*** Opening of Source material ***

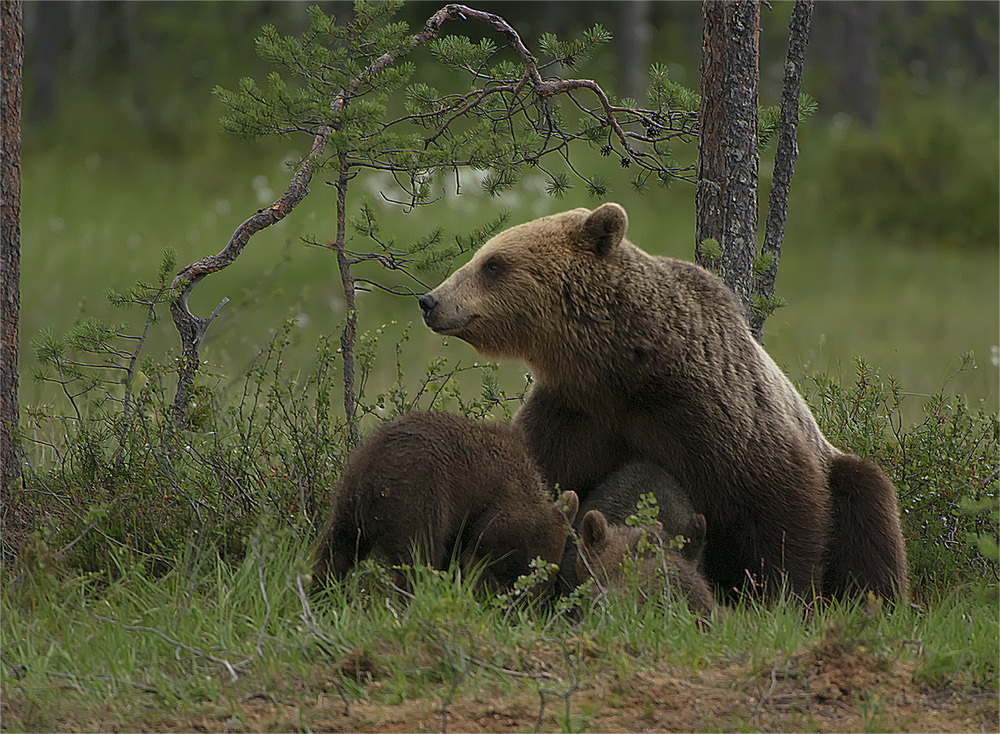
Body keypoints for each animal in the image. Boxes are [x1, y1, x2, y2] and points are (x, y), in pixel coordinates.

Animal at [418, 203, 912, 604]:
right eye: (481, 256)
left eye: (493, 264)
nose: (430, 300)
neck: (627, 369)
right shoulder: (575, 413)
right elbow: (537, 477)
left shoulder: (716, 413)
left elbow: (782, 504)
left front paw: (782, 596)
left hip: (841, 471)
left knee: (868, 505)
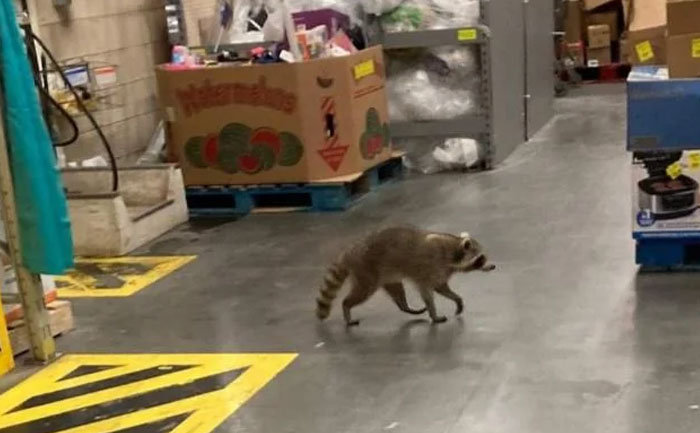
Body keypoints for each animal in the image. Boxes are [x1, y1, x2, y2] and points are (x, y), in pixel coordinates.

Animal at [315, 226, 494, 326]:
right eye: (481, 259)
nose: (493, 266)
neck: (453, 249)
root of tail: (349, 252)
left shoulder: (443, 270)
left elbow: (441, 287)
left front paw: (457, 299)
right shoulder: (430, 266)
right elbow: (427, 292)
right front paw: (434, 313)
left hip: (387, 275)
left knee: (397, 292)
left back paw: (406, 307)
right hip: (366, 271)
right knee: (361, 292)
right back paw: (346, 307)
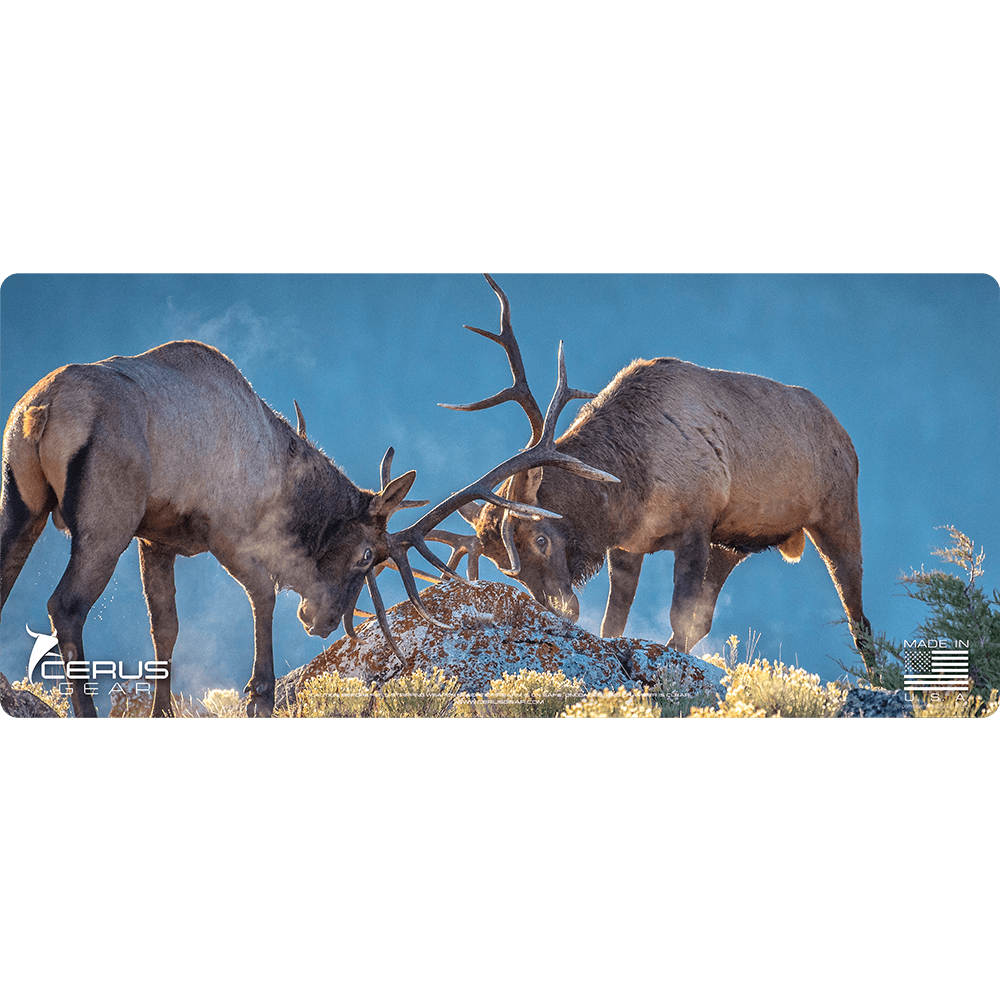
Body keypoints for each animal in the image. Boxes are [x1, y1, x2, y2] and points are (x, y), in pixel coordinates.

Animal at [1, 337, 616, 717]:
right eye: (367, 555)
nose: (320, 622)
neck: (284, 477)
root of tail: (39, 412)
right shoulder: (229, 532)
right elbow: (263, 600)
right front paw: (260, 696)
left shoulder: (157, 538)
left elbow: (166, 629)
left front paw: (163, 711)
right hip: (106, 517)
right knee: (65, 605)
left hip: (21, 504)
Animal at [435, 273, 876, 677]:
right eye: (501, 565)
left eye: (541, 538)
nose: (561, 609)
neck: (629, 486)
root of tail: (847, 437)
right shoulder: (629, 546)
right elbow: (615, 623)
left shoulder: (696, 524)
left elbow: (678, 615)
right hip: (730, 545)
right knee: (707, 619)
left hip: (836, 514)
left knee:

*** Close of Source material ***

> Required work: Go through the data above and copy each line that holds the word "knee".

> Solution for this exercise:
left knee: (868, 505)
left knee: (397, 292)
right knee: (361, 292)
right knee: (65, 605)
right knee: (707, 619)
left knee:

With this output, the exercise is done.